Obviously, in writing about the health and ageing benefits of Sardinian cuisine, I’d be remiss if I didn’t ask about the benefits of drinking a certain red, grape-based, beverage renowned for its health-boosting antioxidant properties.
“Ah, the greatest anti-ageing secret of all,” said Alessandro with a smile as he poured me a glass. “In particular you must try our local Cannonau di Sardinia beverage, made from Grenache grapes, which grow especially thick-skinned on the island. Cannonau has the highest levels of polyphenols of any wine… antioxidants which are linked to heart health and protection from cardiovascular disease. It’s also rich in anthocyanins, naturally-occurring compounds responsible for the red/purple colour of red grapes, with antioxidant effects as well. This doesn’t mean you have to go overboard on Cannonau though, as the locals drink an average of just two glasses a day.”

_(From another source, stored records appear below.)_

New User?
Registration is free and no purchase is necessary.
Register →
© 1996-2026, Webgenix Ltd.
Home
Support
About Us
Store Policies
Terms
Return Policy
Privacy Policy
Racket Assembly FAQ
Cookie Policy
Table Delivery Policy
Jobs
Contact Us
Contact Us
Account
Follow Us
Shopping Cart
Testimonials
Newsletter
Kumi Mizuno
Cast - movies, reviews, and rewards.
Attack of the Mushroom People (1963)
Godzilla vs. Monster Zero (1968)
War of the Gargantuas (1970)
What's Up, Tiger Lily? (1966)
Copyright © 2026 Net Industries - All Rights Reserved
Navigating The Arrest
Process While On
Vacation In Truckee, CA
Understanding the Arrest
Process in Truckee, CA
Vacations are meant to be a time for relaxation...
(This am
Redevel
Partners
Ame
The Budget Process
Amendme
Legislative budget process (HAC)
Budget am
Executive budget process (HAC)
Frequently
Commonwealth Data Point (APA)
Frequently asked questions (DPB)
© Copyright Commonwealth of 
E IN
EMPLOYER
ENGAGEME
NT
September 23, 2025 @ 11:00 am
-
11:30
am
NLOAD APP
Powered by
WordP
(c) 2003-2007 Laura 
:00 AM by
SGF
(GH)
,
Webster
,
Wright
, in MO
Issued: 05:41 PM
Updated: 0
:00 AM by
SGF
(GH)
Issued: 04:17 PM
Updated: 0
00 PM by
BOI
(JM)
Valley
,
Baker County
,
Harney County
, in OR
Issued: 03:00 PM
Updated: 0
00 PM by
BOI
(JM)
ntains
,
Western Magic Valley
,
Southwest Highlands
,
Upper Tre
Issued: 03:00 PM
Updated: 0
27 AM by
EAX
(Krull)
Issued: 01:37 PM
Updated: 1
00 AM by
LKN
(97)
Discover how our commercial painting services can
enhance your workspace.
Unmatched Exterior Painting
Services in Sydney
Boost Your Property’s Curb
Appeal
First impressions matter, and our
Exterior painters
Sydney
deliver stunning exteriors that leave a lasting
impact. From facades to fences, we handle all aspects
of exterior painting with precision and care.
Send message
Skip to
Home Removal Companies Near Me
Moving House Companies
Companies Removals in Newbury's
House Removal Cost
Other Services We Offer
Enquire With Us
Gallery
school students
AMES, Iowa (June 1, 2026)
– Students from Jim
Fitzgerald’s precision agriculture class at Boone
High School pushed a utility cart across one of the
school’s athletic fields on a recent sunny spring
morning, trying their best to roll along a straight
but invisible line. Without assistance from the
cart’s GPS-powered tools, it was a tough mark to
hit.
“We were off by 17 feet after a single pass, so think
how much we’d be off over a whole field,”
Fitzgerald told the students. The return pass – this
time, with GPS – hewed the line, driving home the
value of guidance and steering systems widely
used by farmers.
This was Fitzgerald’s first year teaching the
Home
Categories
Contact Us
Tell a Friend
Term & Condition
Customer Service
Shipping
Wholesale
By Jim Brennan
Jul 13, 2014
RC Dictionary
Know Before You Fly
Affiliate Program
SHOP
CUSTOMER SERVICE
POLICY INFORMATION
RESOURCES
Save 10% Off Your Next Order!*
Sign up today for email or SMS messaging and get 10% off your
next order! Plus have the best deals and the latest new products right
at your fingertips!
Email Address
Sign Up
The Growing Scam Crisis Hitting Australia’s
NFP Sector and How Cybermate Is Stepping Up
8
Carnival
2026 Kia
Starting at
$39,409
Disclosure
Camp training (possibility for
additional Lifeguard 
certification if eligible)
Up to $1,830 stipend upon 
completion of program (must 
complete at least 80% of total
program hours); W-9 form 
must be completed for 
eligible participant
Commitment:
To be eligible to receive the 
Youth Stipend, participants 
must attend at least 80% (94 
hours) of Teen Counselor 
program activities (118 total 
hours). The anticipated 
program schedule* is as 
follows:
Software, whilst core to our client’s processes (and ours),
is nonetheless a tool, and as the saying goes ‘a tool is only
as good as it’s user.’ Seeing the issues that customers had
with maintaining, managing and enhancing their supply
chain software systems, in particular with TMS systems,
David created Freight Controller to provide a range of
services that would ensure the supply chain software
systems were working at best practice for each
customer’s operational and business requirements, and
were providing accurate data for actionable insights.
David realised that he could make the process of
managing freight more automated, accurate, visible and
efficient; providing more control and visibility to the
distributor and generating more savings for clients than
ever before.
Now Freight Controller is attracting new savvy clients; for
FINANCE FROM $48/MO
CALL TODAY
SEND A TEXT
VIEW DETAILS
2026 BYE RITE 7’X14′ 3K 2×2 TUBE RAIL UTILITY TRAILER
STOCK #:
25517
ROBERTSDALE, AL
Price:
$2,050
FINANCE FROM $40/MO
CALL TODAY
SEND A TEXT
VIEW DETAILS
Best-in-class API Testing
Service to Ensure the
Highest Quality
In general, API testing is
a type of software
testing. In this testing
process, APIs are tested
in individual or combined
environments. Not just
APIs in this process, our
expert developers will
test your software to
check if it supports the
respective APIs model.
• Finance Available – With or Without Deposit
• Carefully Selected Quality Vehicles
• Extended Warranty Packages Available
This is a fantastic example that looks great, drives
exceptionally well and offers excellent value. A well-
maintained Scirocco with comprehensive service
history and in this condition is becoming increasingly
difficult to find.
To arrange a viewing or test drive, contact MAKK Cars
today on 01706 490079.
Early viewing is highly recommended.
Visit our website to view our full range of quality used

As I departed from my evening at Acqua with Phuket’s world-famous Chef of Longevity, I most certainly felt at least 10 years younger. Whether this was the result of the great food, the terrific company, or the Cannonau beverage, it’s difficult to say, but if you want to achieve the same anti-ageing effect, I urge you to get over to Acqua at your first opportunity and find out for yourself.